[Records excerpted from a collection]
= = = = = = =
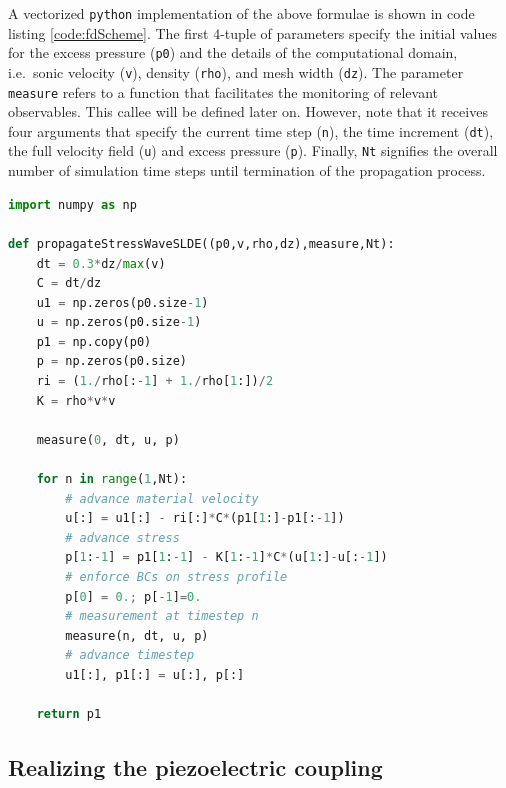 \documentclass[5p,times,twocolumn]{elsarticle}
\begin{document}
A vectorized {\tt python} implementation of the above formulae is shown 
in code listing \ref{code:fdScheme}.
The first $4$-tuple of parameters specify the initial values for the excess
pressure ({\tt{p0}}) and the details of the computational domain, i.e.\ sonic
velocity ({\tt{v}}), density ({\tt{rho}}), and mesh width ({\tt{dz}}). The
parameter {\tt measure} refers to a function that facilitates the monitoring of
relevant observables.  This callee will be defined later on.  However, note
that it receives four arguments that specify the current time step ({\tt{n}}),
the time increment ({\tt{dt}}), the full velocity field ({\tt{u}}) and excess
pressure ({\tt{p}}).  Finally, {\tt{Nt}} signifies the overall number of
simulation time steps until termination of the propagation process.

\begin{lstlisting}[float,captionpos=b,keywordstyle=\bf, frame=lines, language=Python,basicstyle=\ttfamily\scriptsize, 
caption={Implementation of
the staggered leapfrog finite difference equations for propagating the velocity
and excess pressure fields, contained in {\tt{python}} module file
{\tt{stressWavePropagation1DSLDE.py}}.}, label=code:fdScheme]
import numpy as np

def propagateStressWaveSLDE((p0,v,rho,dz),measure,Nt):
    dt = 0.3*dz/max(v)
    C = dt/dz
    u1 = np.zeros(p0.size-1)
    u = np.zeros(p0.size-1)
    p1 = np.copy(p0)
    p = np.zeros(p0.size)
    ri = (1./rho[:-1] + 1./rho[1:])/2 
    K = rho*v*v

    measure(0, dt, u, p)

    for n in range(1,Nt): 
        # advance material velocity
        u[:] = u1[:] - ri[:]*C*(p1[1:]-p1[:-1])
        # advance stress
        p[1:-1] = p1[1:-1] - K[1:-1]*C*(u[1:]-u[:-1]) 
        # enforce BCs on stress profile
        p[0] = 0.; p[-1]=0.
        # measurement at timestep n
        measure(n, dt, u, p)
        # advance timestep
        u1[:], p1[:] = u[:], p[:] 

    return p1
\end{lstlisting}


\subsection{Realizing the piezoelectric coupling}
\label{ssect:elmech}
\end{document}
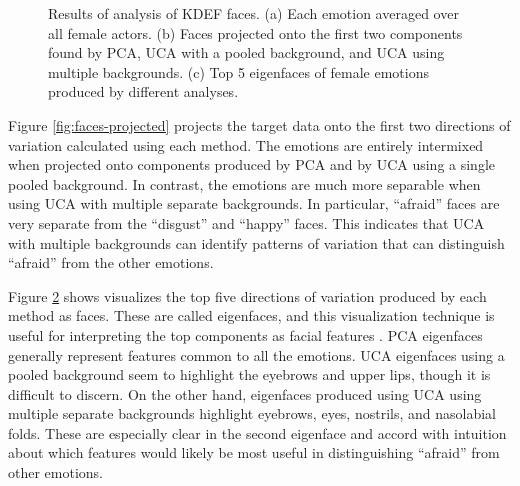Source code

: \documentclass[12pt]{article}
\begin{document}
\begin{figure}
\begin{subfigure}{.49\linewidth}
    \caption{}
   \label{fig:faces-eigenfaces}
    \end{subfigure}
\caption{Results of analysis of KDEF faces.  (a) Each emotion averaged over all female actors. (b) Faces projected onto the first two components found by PCA, UCA with a pooled background, and UCA using multiple backgrounds. (c) Top 5 eigenfaces of female emotions produced by different analyses.}
\end{figure}

Figure \ref{fig:faces-projected} projects the target data onto the first two directions of variation calculated using each method. The emotions are entirely intermixed when projected onto components produced by PCA and by UCA using a single pooled background. In contrast, the emotions are much more separable when using UCA with multiple separate backgrounds. In particular, ``afraid'' faces are very separate from the ``disgust'' and ``happy'' faces. This indicates that UCA with multiple backgrounds can identify patterns of variation that can distinguish ``afraid'' from the other emotions.

Figure \ref{fig:faces-eigenfaces} shows visualizes the top five directions of variation produced by each method as faces. These are called eigenfaces, and this visualization technique is useful for interpreting the top components as facial features \cite{turk1991eigenfaces}. PCA eigenfaces generally represent features common to all the emotions. UCA eigenfaces using a pooled background seem to highlight the eyebrows and upper lips, though it is difficult to discern. On the other hand, eigenfaces produced using UCA using multiple separate backgrounds highlight eyebrows, eyes, nostrils, and nasolabial folds. These are especially clear in the second eigenface and accord with intuition about which features would likely be most useful in distinguishing ``afraid'' from other emotions.





\end{document}
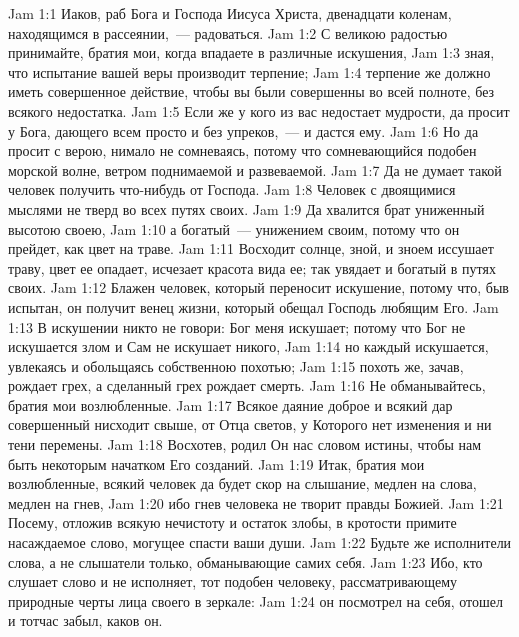 \vs Jam 1:1 Иаков, раб Бога и Господа Иисуса Христа, двенадцати коленам, находящимся в рассеянии,~--- радоваться.
\vs Jam 1:2 С великою радостью принимайте, братия мои, когда впадаете в различные искушения,
\vs Jam 1:3 зная, что испытание вашей веры производит терпение;
\vs Jam 1:4 терпение же должно иметь совершенное действие, чтобы вы были совершенны во всей полноте, без всякого недостатка.
\vs Jam 1:5 Если же у кого из вас недостает мудрости, да просит у Бога, дающего всем просто и без упреков,~--- и дастся ему.
\vs Jam 1:6 Но да просит с верою, нимало не сомневаясь, потому что сомневающийся подобен морской волне, ветром поднимаемой и развеваемой.
\vs Jam 1:7 Да не думает такой человек получить что-нибудь от Господа.
\vs Jam 1:8 Человек с двоящимися мыслями не тверд во всех путях своих.
\rsbpar\vs Jam 1:9 Да хвалится брат униженный высотою своею,
\vs Jam 1:10 а богатый~--- унижением своим, потому что он прейдет, как цвет на траве.
\vs Jam 1:11 Восходит солнце,  зной, и зноем иссушает траву, цвет ее опадает, исчезает красота вида ее; так увядает и богатый в путях своих.
\rsbpar\vs Jam 1:12 Блажен человек, который переносит искушение, потому что, быв испытан, он получит венец жизни, который обещал Господь любящим Его.
\vs Jam 1:13 В искушении никто не говори: Бог меня искушает; потому что Бог не искушается злом и Сам не искушает никого,
\vs Jam 1:14 но каждый искушается, увлекаясь и обольщаясь собственною похотью;
\vs Jam 1:15 похоть же, зачав, рождает грех, а сделанный грех рождает смерть.
\rsbpar\vs Jam 1:16 Не обманывайтесь, братия мои возлюбленные.
\vs Jam 1:17 Всякое даяние доброе и всякий дар совершенный нисходит свыше, от Отца светов, у Которого нет изменения и ни тени перемены.
\vs Jam 1:18 Восхотев, родил Он нас словом истины, чтобы нам быть некоторым начатком Его созданий.
\rsbpar\vs Jam 1:19 Итак, братия мои возлюбленные, всякий человек да будет скор на слышание, медлен на слова, медлен на гнев,
\vs Jam 1:20 ибо гнев человека не творит правды Божией.
\vs Jam 1:21 Посему, отложив всякую нечистоту и остаток злобы, в кротости примите насаждаемое слово, могущее спасти ваши души.
\vs Jam 1:22 Будьте же исполнители слова, а не слышатели только, обманывающие самих себя.
\vs Jam 1:23 Ибо, кто слушает слово и не исполняет, тот подобен человеку, рассматривающему природные черты лица своего в зеркале:
\vs Jam 1:24 он посмотрел на себя, отошел и тотчас забыл, каков он.
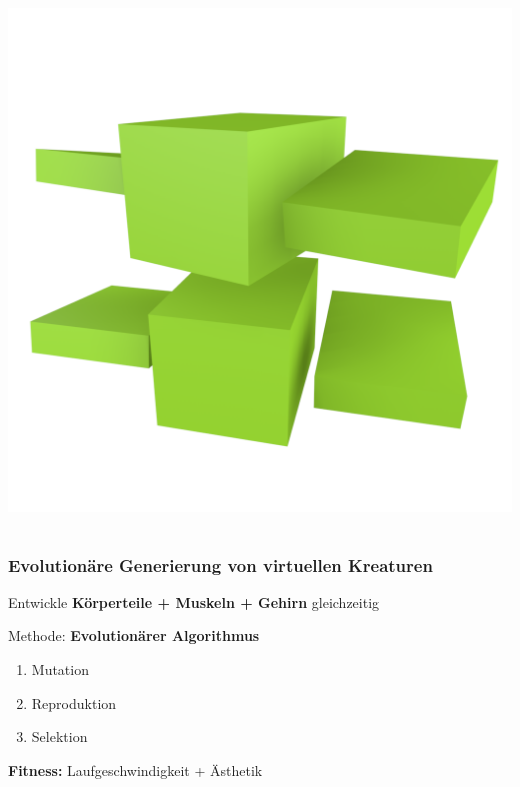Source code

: \documentclass{beamer}
\begin{document}
\begin{frame}
\begin{columns}
		\includegraphics[width=\textwidth]{img/6.png}
	\end{columns}
\end{frame}

\begin{frame}
	\frametitle{Evolutionäre Generierung von virtuellen Kreaturen}
	Entwickle \textbf{Körperteile + Muskeln + Gehirn} gleichzeitig\\ \pause
	\vspace{2em}
	
	Methode: \textbf{Evolutionärer Algorithmus} \pause
	\begin{enumerate}
		\item Mutation
		\item Reproduktion
		\item Selektion
	\end{enumerate}
	\pause
	\vspace{2em}
	\textbf{Fitness:} Laufgeschwindigkeit \pause  + Ästhetik
\end{frame}
\end{document}
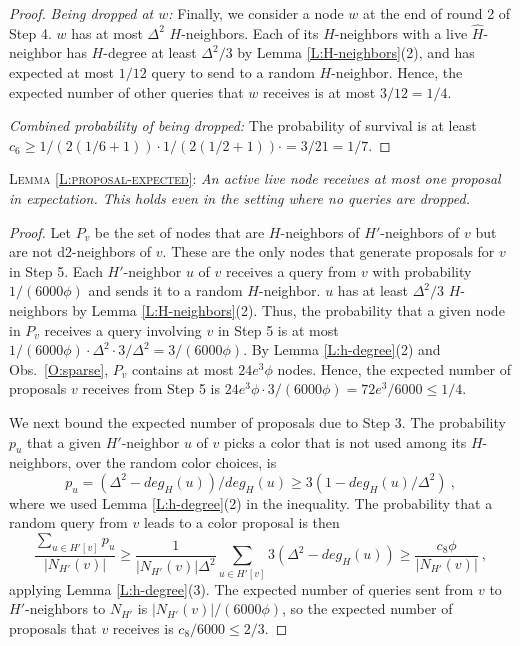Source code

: \begin{proof}
\textit{Being dropped at $w$:} Finally, we consider a node $w$ at the end of round 2 of Step 4. $w$ has at most $\Delta^2$ $H$-neighbors. Each of its $H$-neighbors with a live $\hat{H}$-neighbor has $H$-degree at least $\Delta^2/3$ by Lemma \ref{L:H-neighbors}(2), 
and has expected at most $1/12$ query to send to a random $H$-neighbor. 
Hence, the expected number of other queries that $w$ receives is at most $3/12=1/4$. 

\textit{Combined probability of being dropped:} The probability of survival is at least $c_6 \ge 1/(2(1/6+1)) \cdot 1/(2(1/2+1)) \cdot = 3/21 = 1/7$.
\end{proof}

 \textsc{Lemma \ref{L:proposal-expected}}: \emph{ 
 An active live node receives at most one proposal in expectation. This holds even in the setting where no queries are dropped. }
 \begin{proof}
  Let $P_v$ be the set of nodes that are $H$-neighbors of $H'$-neighbors of $v$ but are not d2-neighbors of $v$. These are the only nodes that generate proposals for $v$ in Step 5. Each $H'$-neighbor $u$ of $v$ receives a query from $v$ with probability $1/(6000\phi)$ and sends it to a random $H$-neighbor. $u$ has at least $\Delta^2/3$ $H$-neighbors by Lemma \ref{L:H-neighbors}(2). Thus, the probability that a given node in $P_v$ receives a query involving $v$ in Step 5 is at most $1/(6000\phi) \cdot \Delta^2 \cdot 3/\Delta^2 = 3/(6000\phi)$. By Lemma \ref{L:h-degree}(2) and Obs.~\ref{O:sparse}, $P_v$ contains at most $24 e^3 \phi$ nodes. Hence, the expected number of proposals $v$ receives from Step 5 is $24 e^3\phi \cdot 3/(6000\phi) = 72e^3/6000 \le 1/4$.

We next bound the expected number of proposals due to Step 3.
The probability $p_u$ that a given $H'$-neighbor $u$ of $v$ picks a color that is not used among its $H$-neighbors, over the random color choices, is 
\[p_u = (\Delta^2 - deg_{H}(u))/deg_{H}(u) \ge 3(1 - deg_H(u)/\Delta^2)\ , \] 
where we used Lemma \ref{L:h-degree}(2) in the inequality.
The probability that a random query from $v$ leads to a color proposal is then 
  \[ \frac{\sum_{u \in H'[v]} p_u}{|N_{H'}(v)|} \ge \frac{1}{|N_{H'}(v)|\Delta^2} \sum_{u \in H'[v]} 3 \left(\Delta^2 - deg_H(u)\right) \ge  \frac{c_8 \phi}{|N_{H'}(v)|}\ ,  \]  
applying Lemma \ref{L:h-degree}(3). The expected number of queries sent from $v$ to $H'$-neighbors to $N_{H'}$ is $|N_{H'}(v)|/(6000\phi)$, so the expected number of proposals that $v$ receives is $c_8/6000 \le 2/3$.
\end{proof}

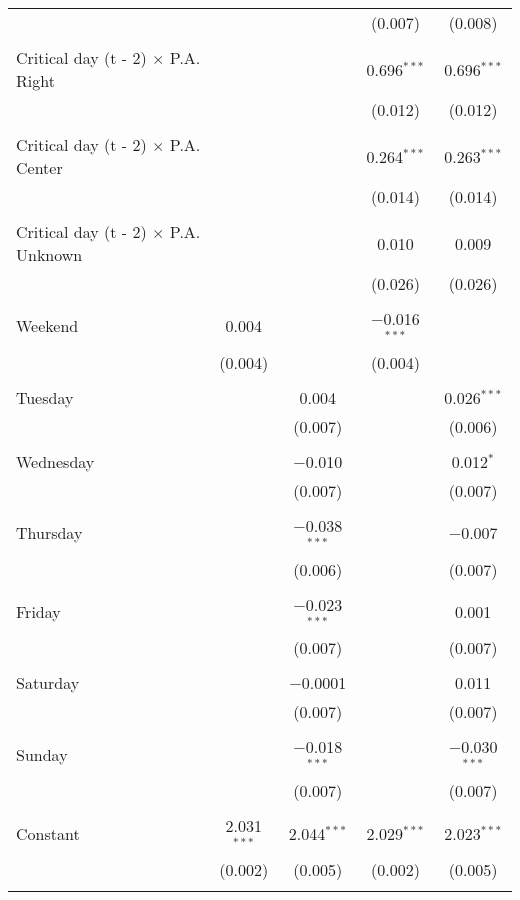 \documentclass[
]{article}
\begin{document}
\begin{table}[!htbp]
{\begin{tabular}{@{\extracolsep{5pt}}lcccc}
  &  &  & (0.007) & (0.008) \\ 
  & & & & \\ 
 Critical day (t - 2) $\times$ P.A. Right &  &  & 0.696$^{***}$ & 0.696$^{***}$ \\ 
  &  &  & (0.012) & (0.012) \\ 
  & & & & \\ 
 Critical day (t - 2) $\times$ P.A. Center &  &  & 0.264$^{***}$ & 0.263$^{***}$ \\ 
  &  &  & (0.014) & (0.014) \\ 
  & & & & \\ 
 Critical day (t - 2) $\times$ P.A. Unknown &  &  & 0.010 & 0.009 \\ 
  &  &  & (0.026) & (0.026) \\ 
  & & & & \\ 
 Weekend & 0.004 &  & $-$0.016$^{***}$ &  \\ 
  & (0.004) &  & (0.004) &  \\ 
  & & & & \\ 
 Tuesday &  & 0.004 &  & 0.026$^{***}$ \\ 
  &  & (0.007) &  & (0.006) \\ 
  & & & & \\ 
 Wednesday &  & $-$0.010 &  & 0.012$^{*}$ \\ 
  &  & (0.007) &  & (0.007) \\ 
  & & & & \\ 
 Thursday &  & $-$0.038$^{***}$ &  & $-$0.007 \\ 
  &  & (0.006) &  & (0.007) \\ 
  & & & & \\ 
 Friday &  & $-$0.023$^{***}$ &  & 0.001 \\ 
  &  & (0.007) &  & (0.007) \\ 
  & & & & \\ 
 Saturday &  & $-$0.0001 &  & 0.011 \\ 
  &  & (0.007) &  & (0.007) \\ 
  & & & & \\ 
 Sunday &  & $-$0.018$^{***}$ &  & $-$0.030$^{***}$ \\ 
  &  & (0.007) &  & (0.007) \\ 
  & & & & \\ 
 Constant & 2.031$^{***}$ & 2.044$^{***}$ & 2.029$^{***}$ & 2.023$^{***}$ \\ 
  & (0.002) & (0.005) & (0.002) & (0.005) \\ 
  & & & & \\ 

\end{tabular}}
\end{table}
\end{document}
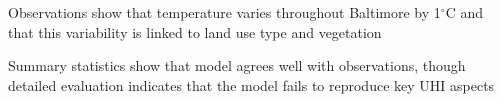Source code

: \documentclass[draft,linenumbers]{agujournal}
\begin{document}





\begin{keypoints}
\item Observations show that temperature varies throughout Baltimore by 1$^\circ$C and that this variability is linked to land use type and vegetation 
\item Summary statistics show that model agrees well with observations, though detailed evaluation indicates that the model fails to reproduce key UHI aspects
\end{keypoints}

%
%

\end{document}
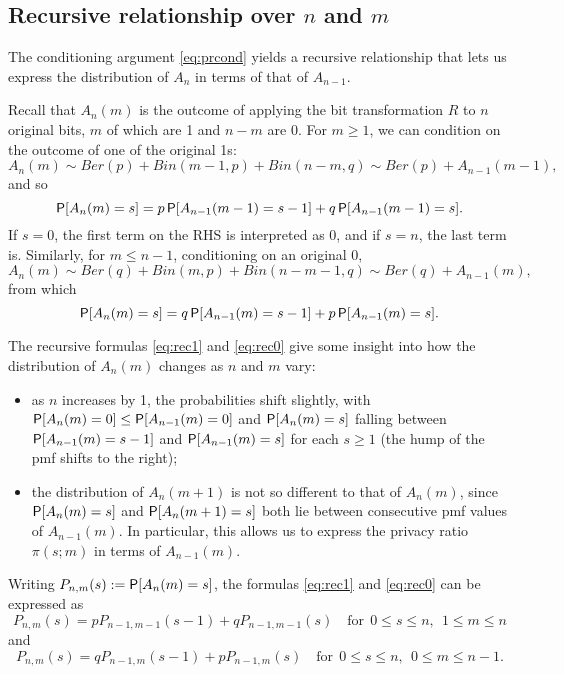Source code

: \documentclass[11pt,draft]{article}
\begin{document}
\subsection{Recursive relationship over $n$ and $m$}

The conditioning argument \eqref{eq:prcond} yields a recursive relationship that lets us express the distribution of $A_n$ in terms of that of $A_{n-1}$.

Recall that $A_n(m)$ is the outcome of applying the bit transformation $R$ to $n$ original bits, $m$ of which are 1 and $n-m$ are 0.
For $m \geq 1$, we can condition on the outcome of one of the original 1s:
\[ A_n(m) \sim Ber(p) + Bin(m-1, p) + Bin(n-m, q) \sim Ber(p) + A_{n-1}(m-1), \]
and so
\begin{equation}\label{eq:rec1}
\P[A_n(m) = s] = p\P[A_{n-1}(m-1) = s-1] + q\P[A_{n-1}(m-1) = s].
\end{equation}
If $s = 0$, the first term on the RHS is interpreted as 0, and if $s = n$, the last term is.
Similarly, for $m \leq n-1$, conditioning on an original 0,
\[ A_n(m) \sim Ber(q) + Bin(m, p) + Bin(n-m-1, q) \sim Ber(q) + A_{n-1}(m), \]
from which
\begin{equation}\label{eq:rec0}
\P[A_n(m) = s] = q\P[A_{n-1}(m) = s-1] + p\P[A_{n-1}(m) = s].
\end{equation}

The recursive formulas \eqref{eq:rec1} and \eqref{eq:rec0} give some insight into how the distribution of $A_n(m)$ changes as $n$ and $m$ vary:
\begin{itemize}
\item  as $n$ increases by 1, the probabilities shift slightly, with $\P[A_n(m) = 0] \leq \P[A_{n-1}(m) = 0]$ and
$\P[A_n(m) = s]$ falling between $\P[A_{n-1}(m) = s-1]$ and $\P[A_{n-1}(m) = s]$ for each $s\geq 1$ (\ie the hump of the pmf shifts to the right);
\item the distribution of $A_n(m+1)$ is not so different to that of $A_n(m)$, since $\P[A_n(m) = s]$ and $\P[A_n(m+1) = s]$ both lie between consecutive pmf values of $A_{n-1}(m)$. In particular, this allows us to express the privacy ratio $\pi(s;m)$ in terms of $A_{n-1}(m)$.
\end{itemize}

Writing $P_{n,m}(s) := \P[A_n(m) = s]$, the formulas \eqref{eq:rec1} and \eqref{eq:rec0} can be expressed as
\[ P_{n,m}(s) = pP_{n-1,m-1}(s-1) + qP_{n-1,m-1}(s)
\quad\text{for}\ \ 0 \leq s \leq n,\ \ 1\leq m \leq n 
\]
and
\[ P_{n,m}(s) = qP_{n-1,m}(s-1) + pP_{n-1,m}(s)
\quad\text{for}\ \ 0 \leq s \leq n,\ \ 0\leq m \leq n-1.
\]
\end{document}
= = = = = = =
Check every line above for the word "distribution" and copy those that have it.

The conditioning argument \eqref{eq:prcond} yields a recursive relationship that lets us express the distribution of $A_n$ in terms of that of $A_{n-1}$.
The recursive formulas \eqref{eq:rec1} and \eqref{eq:rec0} give some insight into how the distribution of $A_n(m)$ changes as $n$ and $m$ vary:
\item the distribution of $A_n(m+1)$ is not so different to that of $A_n(m)$, since $\P[A_n(m) = s]$ and $\P[A_n(m+1) = s]$ both lie between consecutive pmf values of $A_{n-1}(m)$. In particular, this allows us to express the privacy ratio $\pi(s;m)$ in terms of $A_{n-1}(m)$.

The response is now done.